Allegations of sexism, transphobia and racism within the LGBT+ community all imply that despite the issues LGBT+ people have historically faced, there has been an internalisation of those issues, creating an unfair hierarchy in the community. Paulo Friere suggests that those who are oppressed simply adopt wholesale the discriminatory practices of their oppressors. This then frames the discrimination perpetrated by LGBT+ people themselves as a means of assuming status by enacting the prejudices generally held by those who hold the power to discriminate. This is understandable, though depressing, but does not quite explain why the LGBT+ community should be so especially plagued by accusations of these other forms of discrimination.
One explanation could be that as an already discriminated-against group, there is more of an awareness of and an introspective acknowledgement of other types of discrimination. There may be more LGBT+ people willing to confront their own prejudices, and those that exist in the wider community. Additionally, as a group that continually strives for acceptance and equality, the LGBT+ community probably faces higher scrutiny when it comes to issues of discrimination than the general population, and so discrimination could be more apparent to outside observers. But equally, the way that racism and sexism are couched in terms of ‘preferences’ indicates that there may be some people who believe that having an LGBT+ identity means that when they discriminate against others, because they are already discriminated against, it does not count or will not be policed in the same way.
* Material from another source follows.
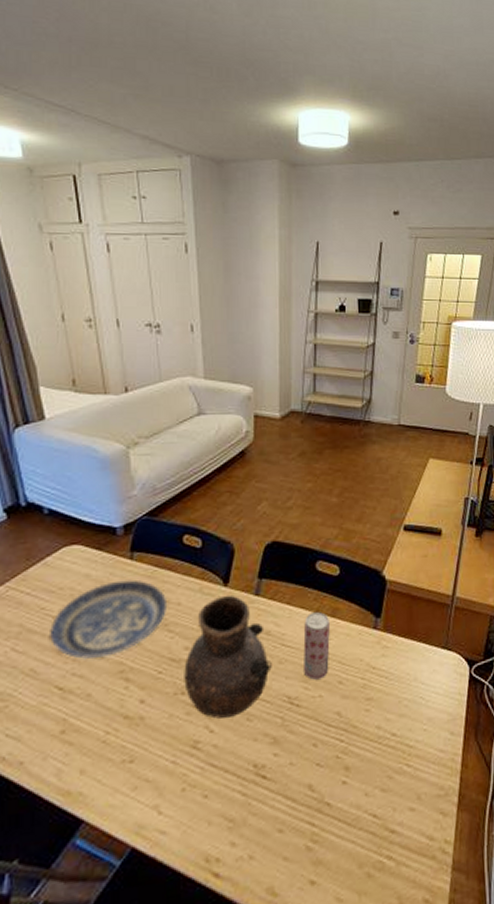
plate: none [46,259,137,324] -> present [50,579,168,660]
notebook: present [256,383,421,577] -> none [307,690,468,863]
There may be a sense from people who are part of oppressed groups that their oppression makes them immune to becoming bigots, but it doesn’t and we should recognise this. There are a lot of different and interconnecting reasons why other forms of discrimination may be apparent within the LGBT+ community, and they do offer an uncomfortable insight into society-wide hierarchies.
But we should also take the time, this Pride month, to remember that there are things to not be proud of, amongst LGBT+ groups as well as across society as a whole. We must take conscious steps to be open and accepting in our love for others, so that we can, little by little, fight the divisions that discrimination causes.